S3Fs
S3Fs is a Pythonic filesystem interface to Amazon S3, built on top of aiobotocore and fsspec. The top-level class S3FileSystem exposes familiar file-system operations (ls, cp, mv, du, glob, put, get) and a file open() API that emulates Python's standard file protocol, making it a drop-in for libraries like pandas, dask, and gzip that accept file-like objects. It also supports S3-compatible stores (MinIO, Ceph, R2) via the endpoint_url parameter. Versions follow calendar versioning (YYYY.MM.PATCH); the current release is 2026.2.0, released February 2026, with roughly monthly cadence.
Warnings
- breaking aiobotocore pins an extremely narrow botocore version range (often a single patch). Installing s3fs alongside boto3 or awscli frequently produces irresolvable dependency conflicts because boto3 requires a different botocore range.
- breaking Using multiprocessing with the default 'fork' start method causes deadlocks and hard-to-reproduce bugs because s3fs keeps open async sockets and a background thread.

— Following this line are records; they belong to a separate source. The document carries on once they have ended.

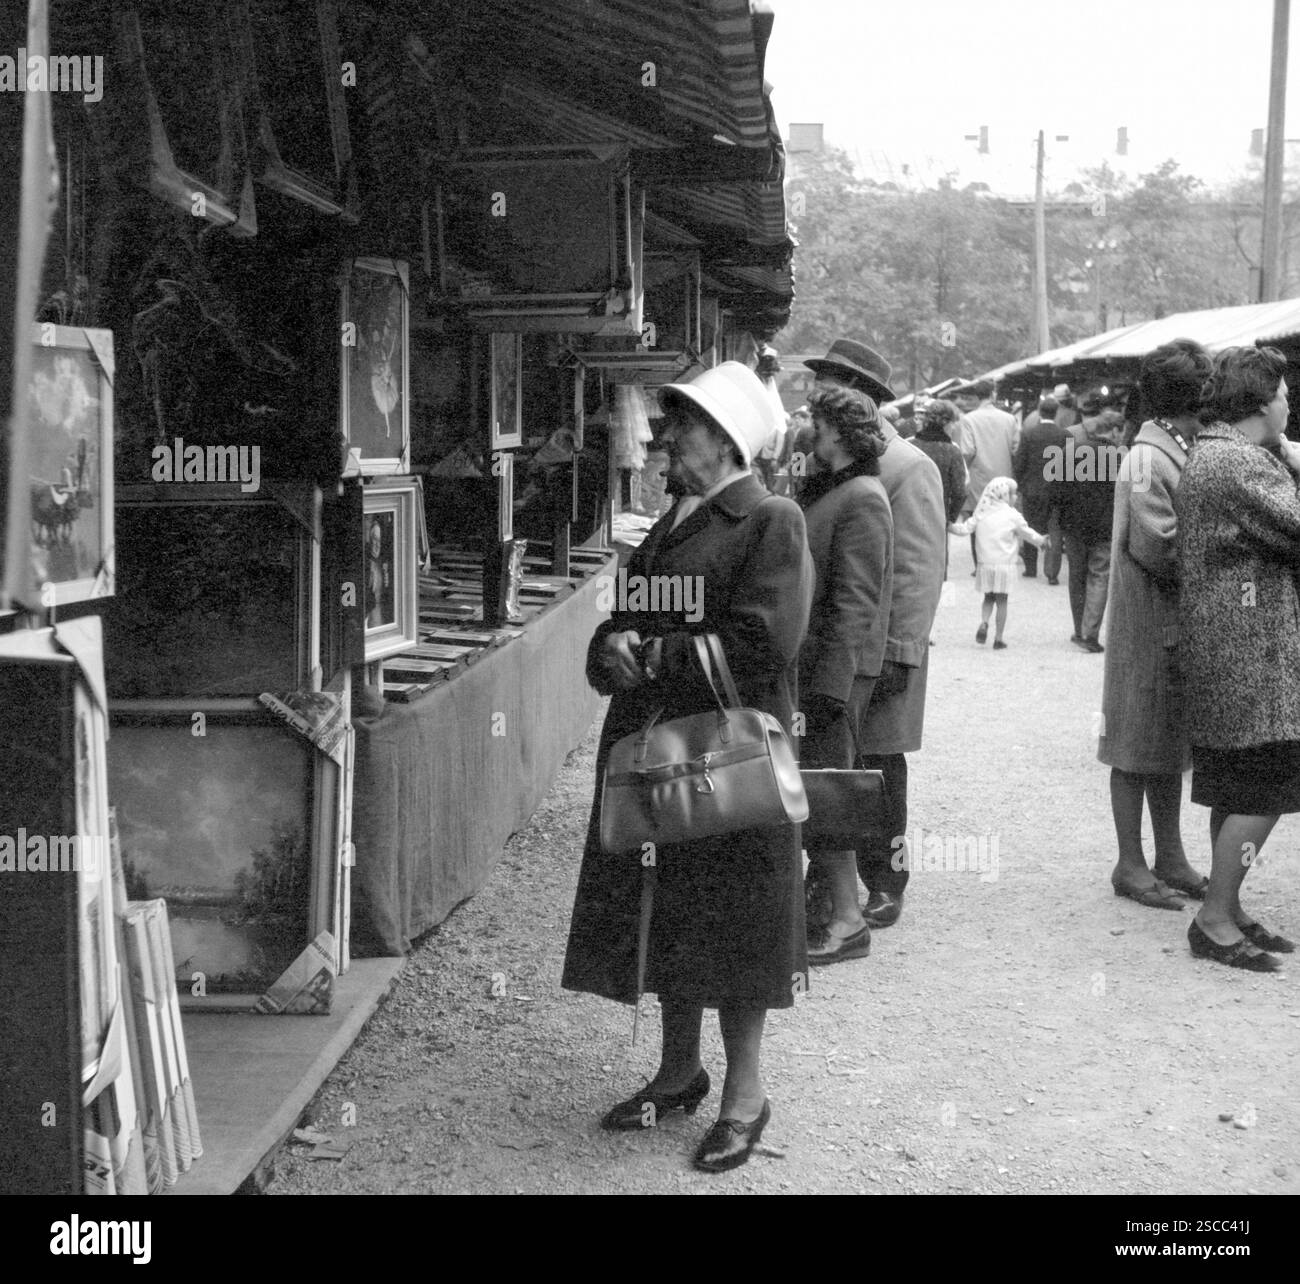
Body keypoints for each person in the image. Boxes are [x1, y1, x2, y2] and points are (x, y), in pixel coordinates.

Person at [562, 360, 815, 1169]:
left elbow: (766, 640)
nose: (666, 436)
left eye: (683, 423)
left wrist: (659, 652)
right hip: (661, 756)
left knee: (737, 918)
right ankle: (679, 1072)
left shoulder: (769, 519)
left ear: (727, 437)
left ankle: (747, 1094)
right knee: (666, 907)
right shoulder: (676, 520)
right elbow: (624, 619)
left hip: (728, 762)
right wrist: (611, 649)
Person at [803, 339, 945, 930]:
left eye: (838, 382)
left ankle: (886, 880)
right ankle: (829, 881)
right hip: (841, 642)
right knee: (835, 766)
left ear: (868, 398)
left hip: (883, 651)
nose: (822, 391)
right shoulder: (821, 460)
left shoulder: (909, 466)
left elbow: (918, 570)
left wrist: (899, 655)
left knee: (882, 769)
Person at [1177, 345, 1300, 971]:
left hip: (1230, 649)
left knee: (1236, 785)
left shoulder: (1217, 453)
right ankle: (1215, 917)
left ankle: (1228, 905)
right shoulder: (1241, 464)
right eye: (1281, 393)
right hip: (1253, 653)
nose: (1288, 402)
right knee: (1267, 785)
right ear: (1258, 401)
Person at [1100, 339, 1213, 911]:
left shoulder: (1170, 449)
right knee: (1133, 742)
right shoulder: (1149, 458)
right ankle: (1130, 862)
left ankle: (1169, 857)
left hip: (1168, 625)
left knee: (1167, 744)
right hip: (1146, 626)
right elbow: (1156, 546)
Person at [797, 383, 893, 965]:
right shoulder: (840, 486)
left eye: (816, 420)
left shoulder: (862, 497)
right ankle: (833, 910)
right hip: (820, 670)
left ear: (837, 432)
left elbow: (857, 601)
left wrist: (831, 688)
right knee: (817, 789)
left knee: (828, 793)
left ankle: (847, 921)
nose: (809, 428)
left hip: (835, 677)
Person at [949, 477, 1047, 649]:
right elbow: (1027, 533)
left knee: (988, 597)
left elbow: (964, 529)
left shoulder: (981, 513)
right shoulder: (1013, 516)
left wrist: (948, 526)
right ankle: (999, 638)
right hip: (1004, 565)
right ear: (1004, 495)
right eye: (1013, 494)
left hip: (985, 564)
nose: (1015, 497)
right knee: (1002, 601)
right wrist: (1041, 541)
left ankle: (984, 622)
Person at [1053, 409, 1122, 651]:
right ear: (1114, 430)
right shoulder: (1120, 456)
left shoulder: (1068, 451)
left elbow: (1054, 489)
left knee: (1076, 576)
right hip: (1105, 527)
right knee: (1099, 575)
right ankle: (1089, 633)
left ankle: (1077, 628)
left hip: (1073, 526)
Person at [956, 379, 1020, 570]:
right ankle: (1002, 563)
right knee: (1002, 521)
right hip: (1004, 476)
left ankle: (980, 565)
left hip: (979, 477)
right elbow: (1016, 448)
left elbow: (967, 450)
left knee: (979, 519)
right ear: (993, 394)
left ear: (976, 396)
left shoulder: (969, 419)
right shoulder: (1009, 419)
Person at [1012, 395, 1068, 581]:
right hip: (1057, 490)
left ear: (1039, 411)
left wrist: (1020, 484)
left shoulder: (1028, 434)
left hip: (1032, 489)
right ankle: (1052, 573)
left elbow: (1020, 463)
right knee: (1054, 529)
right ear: (1056, 412)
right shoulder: (1064, 435)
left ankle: (1030, 568)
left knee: (1030, 526)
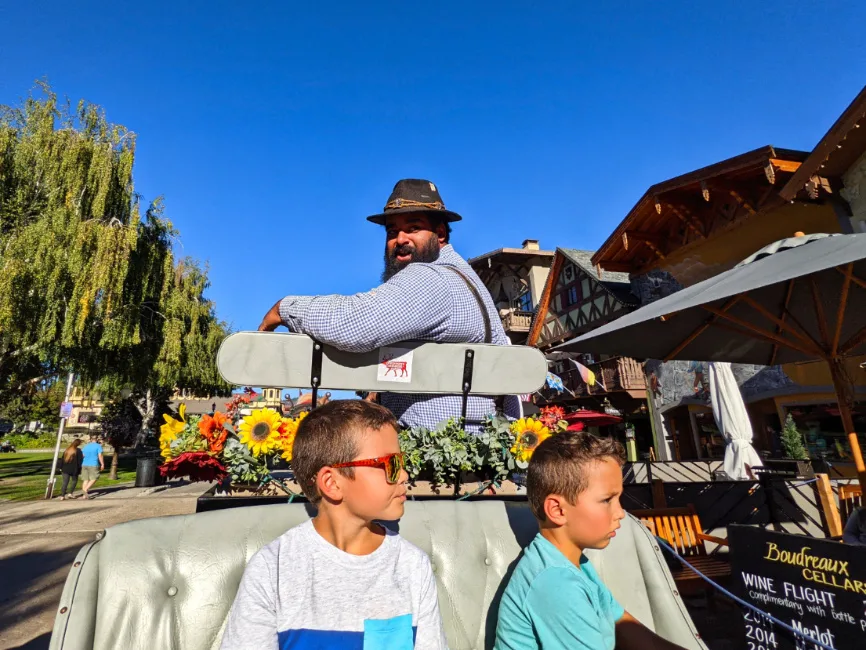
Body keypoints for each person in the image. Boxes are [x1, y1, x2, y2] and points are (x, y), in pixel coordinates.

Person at [258, 178, 519, 431]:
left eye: (413, 227)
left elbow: (353, 324)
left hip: (441, 454)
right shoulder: (463, 279)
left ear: (440, 234)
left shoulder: (431, 279)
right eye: (392, 231)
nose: (400, 239)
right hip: (479, 443)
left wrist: (285, 308)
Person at [221, 400, 447, 650]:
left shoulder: (412, 567)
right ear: (332, 483)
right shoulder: (273, 569)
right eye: (389, 465)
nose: (404, 475)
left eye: (402, 463)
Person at [494, 432, 686, 650]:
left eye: (618, 498)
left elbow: (624, 625)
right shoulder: (556, 583)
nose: (621, 513)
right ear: (557, 510)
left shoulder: (575, 563)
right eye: (607, 500)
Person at [80, 433, 104, 499]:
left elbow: (83, 455)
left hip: (84, 464)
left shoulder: (86, 446)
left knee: (85, 479)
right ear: (97, 439)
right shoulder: (98, 446)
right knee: (94, 478)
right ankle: (85, 490)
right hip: (93, 464)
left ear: (90, 440)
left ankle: (84, 495)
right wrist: (102, 464)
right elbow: (100, 455)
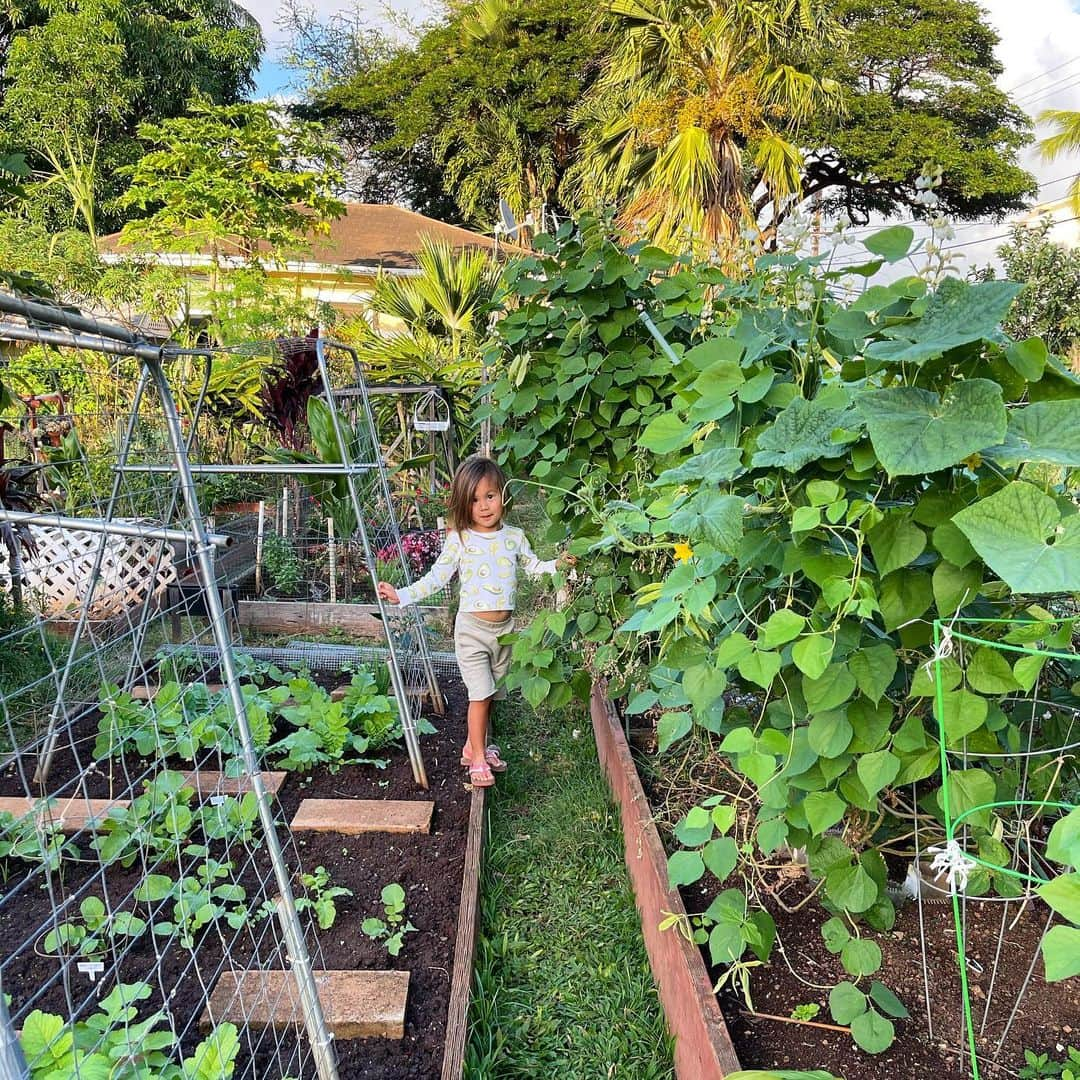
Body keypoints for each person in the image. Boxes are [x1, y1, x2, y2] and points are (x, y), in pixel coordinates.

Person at [377, 455, 575, 788]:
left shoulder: (514, 537)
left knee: (493, 693)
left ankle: (474, 746)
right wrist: (403, 594)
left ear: (503, 497)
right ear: (461, 504)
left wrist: (557, 563)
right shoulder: (462, 539)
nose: (483, 506)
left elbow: (534, 567)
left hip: (505, 633)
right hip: (471, 630)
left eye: (490, 496)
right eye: (473, 499)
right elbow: (438, 577)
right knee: (479, 694)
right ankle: (479, 760)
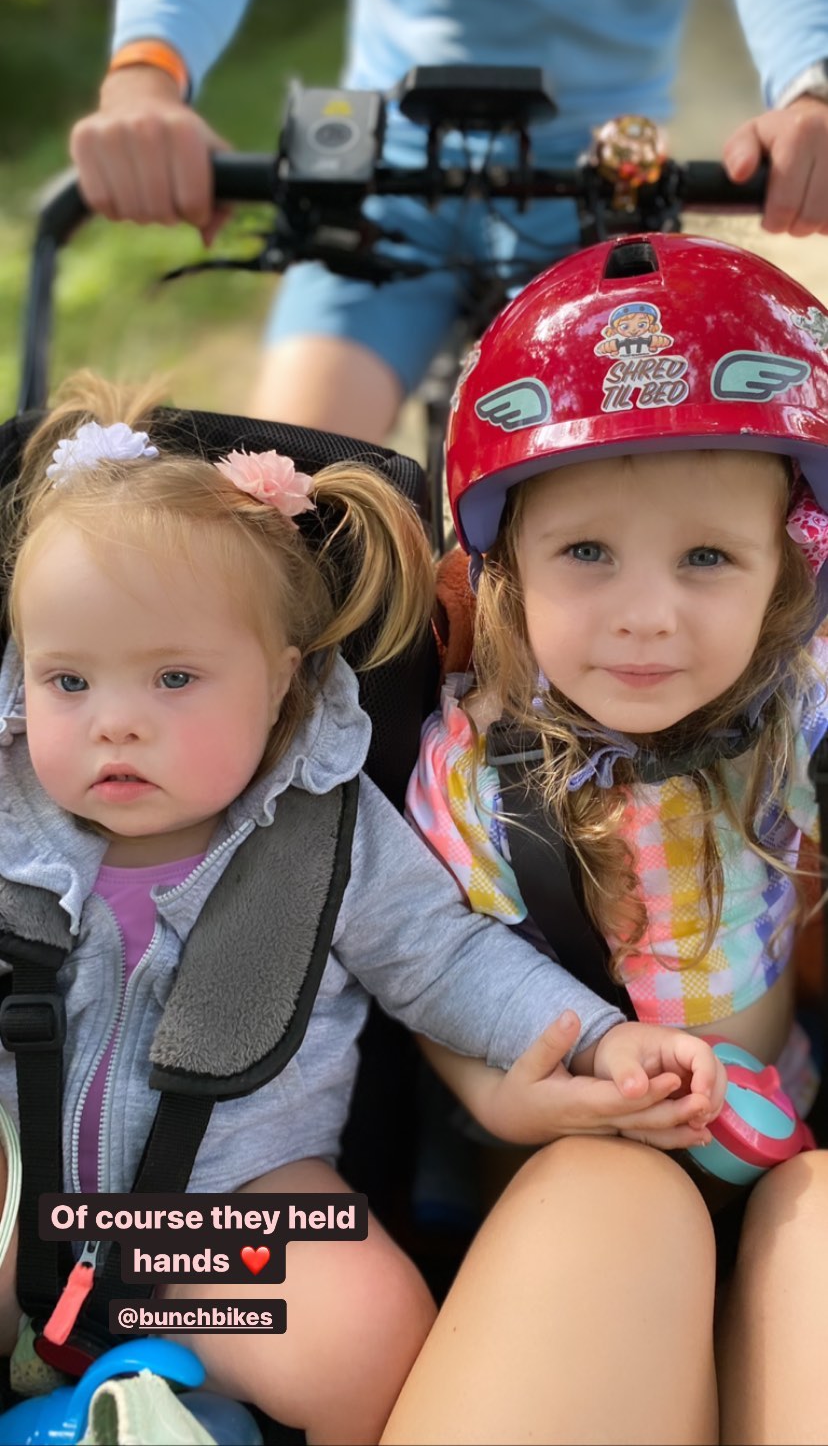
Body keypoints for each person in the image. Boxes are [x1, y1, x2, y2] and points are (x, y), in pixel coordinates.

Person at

- breaking s3fs version 2023.12.0 was yanked from PyPI due to an authentication regression. pip may still resolve to it on some platforms if not using --pre filtering.
- gotcha The directory listing cache (dircache) is not invalidated automatically. If an object is written or resized externally (e.g. by boto3 or another process) after fs.ls() or fs.info() has cached its metadata, subsequent reads via the same S3FileSystem instance will use stale size information and may return corrupted or truncated data.
- gotcha File access is always binary. Text mode ('r', 'w') is technically accepted but returns bytes or requires an explicit encoding wrapper. readline() and line iteration work but the underlying stream is always bytes.
- gotcha S3FileSystem instances are cached as singletons by default (skip_instance_cache=False). Two calls with the same credentials return the same object, which can cause credential or config bleed between parts of an application that expect independent connections.
- gotcha Writes to S3 are not flushed until the file is closed (or the multipart threshold of ~150 MiB is hit). Calling f.write() without closing inside a context manager means data is buffered locally and nothing is committed to S3 on partial writes.
Install
-
pip install s3fs -
pip install 's3fs[boto3]' -
conda install -c conda-forge s3fs
Imports
- S3FileSystem
import s3fs s3 = s3fs.S3FileSystem()
- S3File
with s3fs.S3FileSystem().open('bucket/key', 'rb') as f: ... - open via fsspec URL
import fsspec with fsspec.open('s3://bucket/key', 'rb') as f: ...
Quickstart
import os
import s3fs
# Credentials via env vars (boto chain also checks ~/.aws/credentials, IAM roles, etc.)
fs = s3fs.S3FileSystem(
key=os.environ.get('AWS_ACCESS_KEY_ID', ''),
secret=os.environ.get('AWS_SECRET_ACCESS_KEY', ''),
# token=os.environ.get('AWS_SESSION_TOKEN', ''), # uncomment for STS/assumed-role
# endpoint_url='https://s3.example.com', # uncomment for MinIO / S3-compatible
)
# List bucket contents
bucket = os.environ.get('S3_BUCKET', 'my-bucket')
print(fs.ls(bucket))
# Read a file
with fs.open(f'{bucket}/hello.txt', 'rb') as f:
print(f.read())
# Write a file (must flush >5 MiB for multipart; context manager handles this)
with fs.open(f'{bucket}/output.txt', 'wb') as f:
f.write(b'hello s3fs')
# Works transparently with pandas via storage_options
import pandas as pd
df = pd.read_csv(
f's3://{bucket}/data.csv',
storage_options={
'key': os.environ.get('AWS_ACCESS_KEY_ID', ''),
'secret': os.environ.get('AWS_SECRET_ACCESS_KEY', ''),
},
)
print(df.head())